Scheduled to begin construction in 2016 in either Australia /New Zealand or Southern Africa, the SKA will be the world’s largest and most sensitive radio telescope. It has been estimated that the SKA will generate in excess of one Exabyte of raw data in a single day - more than the entire daily internet traffic. One of the central design challenges of the SKA project is how to process this huge volume of astronomical data and enable insights to be drawn from it.
Current, manual-based approaches used by the astronomy community are unlikely to scale up to the data generated from the SKA which could lead to much of the collected data being unused.
Working with Dr Melanie Johnston-Hollitt, a radio astronomer from Victoria University in Wellington, IBM constructed the Information Intensive Framework (IIF) prototype to automate key elements of the work currently undertaken manually by scientists. The software uses the International Virtual Observatory Association Ontology to classify collected data into concepts understood by astronomers and then provides intelligent 'guided search' functionality. This constrains searches to use only the information available within the system resulting in faster access and fewer errors.

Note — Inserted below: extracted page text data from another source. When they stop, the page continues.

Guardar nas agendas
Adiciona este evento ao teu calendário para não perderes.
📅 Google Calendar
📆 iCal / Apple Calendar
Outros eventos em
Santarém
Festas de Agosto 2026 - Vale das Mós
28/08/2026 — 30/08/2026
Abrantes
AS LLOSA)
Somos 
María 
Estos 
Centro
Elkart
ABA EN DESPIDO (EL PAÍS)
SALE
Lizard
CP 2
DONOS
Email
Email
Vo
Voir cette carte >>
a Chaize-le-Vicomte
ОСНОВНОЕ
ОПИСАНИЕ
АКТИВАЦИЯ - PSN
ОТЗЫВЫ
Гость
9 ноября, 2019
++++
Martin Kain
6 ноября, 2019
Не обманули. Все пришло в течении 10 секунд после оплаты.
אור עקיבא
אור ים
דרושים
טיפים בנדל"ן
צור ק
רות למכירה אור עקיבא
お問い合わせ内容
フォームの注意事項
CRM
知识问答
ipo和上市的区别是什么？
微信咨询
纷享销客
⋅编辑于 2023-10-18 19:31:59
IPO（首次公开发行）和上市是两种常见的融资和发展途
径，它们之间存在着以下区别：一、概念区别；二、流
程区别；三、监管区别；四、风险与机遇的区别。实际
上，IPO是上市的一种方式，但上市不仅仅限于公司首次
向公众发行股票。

IBM’s prototype met its design goals in September, demonstrating productivity improvements in data collection and easier access to that information for researchers with varying skill levels. Analysis of the results of the prototype project also suggested several ways to extend the prototype to meet the extreme performance levels required by SKA.

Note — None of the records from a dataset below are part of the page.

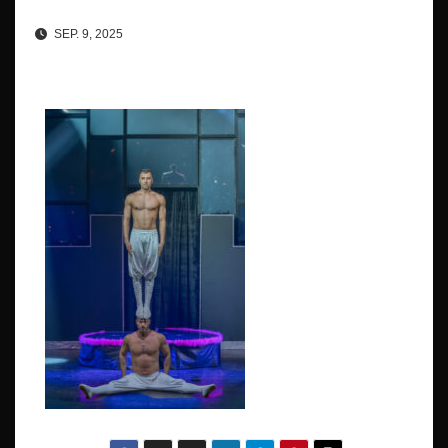
SEP. 9, 2025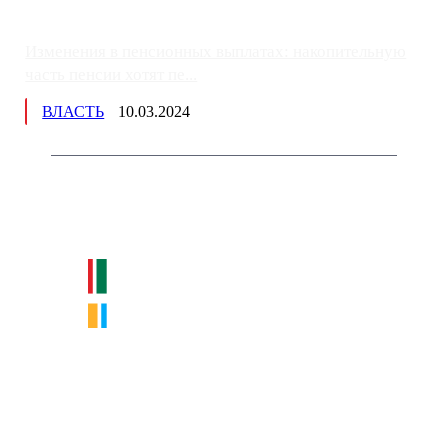
Изменения в пенсионных выплатах: накопительную
часть пенсии хотят пе...
ВЛАСТЬ
10.03.2024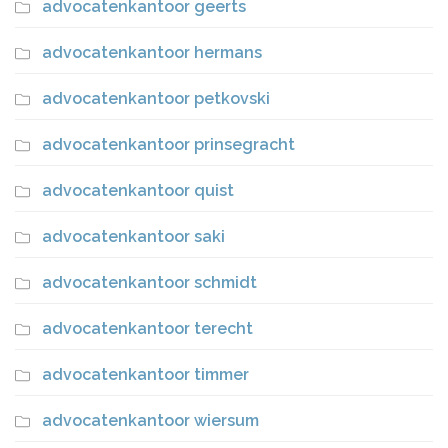
advocatenkantoor geerts
advocatenkantoor hermans
advocatenkantoor petkovski
advocatenkantoor prinsegracht
advocatenkantoor quist
advocatenkantoor saki
advocatenkantoor schmidt
advocatenkantoor terecht
advocatenkantoor timmer
advocatenkantoor wiersum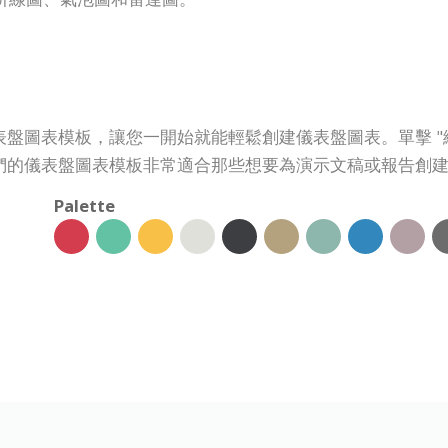
盤圖表模板，讓您一開始就能輕鬆創建儀表盤圖表。單擊 "
們的儀表盤圖表模板非常適合那些想要為演示文稿或報告創
Palette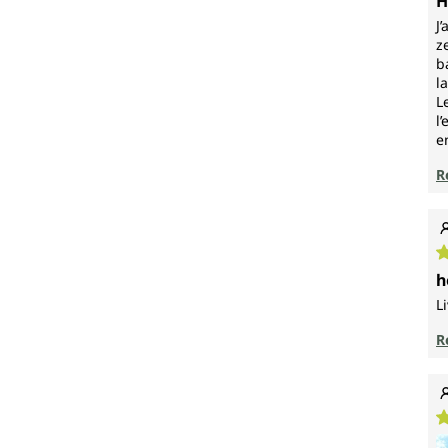
H
J
z
b
l
L
l
e
R
N
h
L
R
N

Jonathan Kings, New Zealand SKA project leader at the Ministry of Economic Development said: “The prototype is a good example of the innovative thinking needed to meet the challenges of building the world's biggest telescope, and shows how IBM and others in the New Zealand SKA Industry Consortium can contribute significant value to the SKA project."

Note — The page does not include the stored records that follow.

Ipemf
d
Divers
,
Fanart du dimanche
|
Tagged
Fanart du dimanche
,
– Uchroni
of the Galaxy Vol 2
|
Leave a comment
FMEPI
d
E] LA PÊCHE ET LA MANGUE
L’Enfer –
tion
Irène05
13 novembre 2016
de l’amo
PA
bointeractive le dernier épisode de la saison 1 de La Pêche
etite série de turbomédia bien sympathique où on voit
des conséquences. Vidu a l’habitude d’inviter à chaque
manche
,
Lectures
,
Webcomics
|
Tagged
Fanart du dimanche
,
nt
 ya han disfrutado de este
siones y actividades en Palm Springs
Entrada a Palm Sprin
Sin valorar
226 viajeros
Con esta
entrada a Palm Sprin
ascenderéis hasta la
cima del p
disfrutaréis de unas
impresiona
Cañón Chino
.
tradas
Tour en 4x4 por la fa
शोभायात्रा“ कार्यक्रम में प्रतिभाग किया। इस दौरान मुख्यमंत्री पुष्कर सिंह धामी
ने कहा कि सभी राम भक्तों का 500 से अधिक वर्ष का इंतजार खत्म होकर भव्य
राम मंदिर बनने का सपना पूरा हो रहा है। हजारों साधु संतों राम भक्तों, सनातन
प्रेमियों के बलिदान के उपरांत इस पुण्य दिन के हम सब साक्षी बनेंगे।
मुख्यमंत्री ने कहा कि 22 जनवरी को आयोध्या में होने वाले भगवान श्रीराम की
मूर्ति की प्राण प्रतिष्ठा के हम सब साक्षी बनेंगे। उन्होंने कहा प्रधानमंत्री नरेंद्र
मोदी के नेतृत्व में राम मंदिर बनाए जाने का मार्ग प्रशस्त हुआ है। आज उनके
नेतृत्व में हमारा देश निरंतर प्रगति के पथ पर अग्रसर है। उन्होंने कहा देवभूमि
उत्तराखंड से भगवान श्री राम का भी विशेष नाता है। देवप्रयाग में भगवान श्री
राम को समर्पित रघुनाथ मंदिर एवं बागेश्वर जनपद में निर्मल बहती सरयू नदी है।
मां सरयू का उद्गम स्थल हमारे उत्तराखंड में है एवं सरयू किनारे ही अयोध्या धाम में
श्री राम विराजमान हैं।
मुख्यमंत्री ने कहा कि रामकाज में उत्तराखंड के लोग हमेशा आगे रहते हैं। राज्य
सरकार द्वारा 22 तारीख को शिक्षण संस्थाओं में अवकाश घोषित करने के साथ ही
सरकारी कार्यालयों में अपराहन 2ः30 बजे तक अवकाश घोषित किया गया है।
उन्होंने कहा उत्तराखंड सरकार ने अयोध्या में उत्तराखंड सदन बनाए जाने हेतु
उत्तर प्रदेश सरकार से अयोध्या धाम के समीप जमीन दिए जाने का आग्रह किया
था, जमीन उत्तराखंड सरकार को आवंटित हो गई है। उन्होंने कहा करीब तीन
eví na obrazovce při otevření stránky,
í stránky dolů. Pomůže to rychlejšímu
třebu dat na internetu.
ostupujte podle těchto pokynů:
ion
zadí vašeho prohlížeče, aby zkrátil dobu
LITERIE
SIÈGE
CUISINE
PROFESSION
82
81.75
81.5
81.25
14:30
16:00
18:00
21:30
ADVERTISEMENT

“The Information Intensive Framework prototype tested several new concepts and is IBM’s first attempt to tackle the data intensive challenge faced by astronomy,” said Dougal Watt, Chief Technology Officer, IBM New Zealand, and Chair of NZ SKA Industry Consortium'. “While developed with SKA in mind, the results are also applicable to other organisations faced with a ‘data deluge’. We have identified several local scenarios which would benefit from automated analysis of performance data to uncover trends, identify anomalies and improve decisions. These range from individual manufacturing plants and telecommunications companies to whole transport networks and healthcare systems.”
Dr Johnston-Hollitt said: "Undertaking research on exa-scale datasets will force radio astronomers into a new, as yet, unexplored regime of automated processing, imaging and analysis. Surveys on even SKA precursor telescopes such as ASKAP and MWA are expected to produce catalogues of tens of millions of radio sources. How we organise and classify these data, which we will have in the next 3 years, is a significant challenge. We will need new solutions to fully realize the vast scientific potential of these datasets and it's fantastic that organisations like IBM are prepared to take up that challenge."
This project represents continued investment by IBM in developing the technologies needed for SKA. In April this year, IBM announced a Shared University Research Award to Victoria University of Wellington to support SKA related research, following a similar grant to Auckland University of Technology in 2009. This compliments other IBM exploratory research activities conducted in Australia with CSIRO on digital processing for the Australia Square Kilometre Array Project (ASKAP) and with the International Centre of Radio Astronomy Research (ICRAR) on Data Intensive Research for the SKA over the past two years.
The decision on where to locate SKA is expected to be announced in early 2012.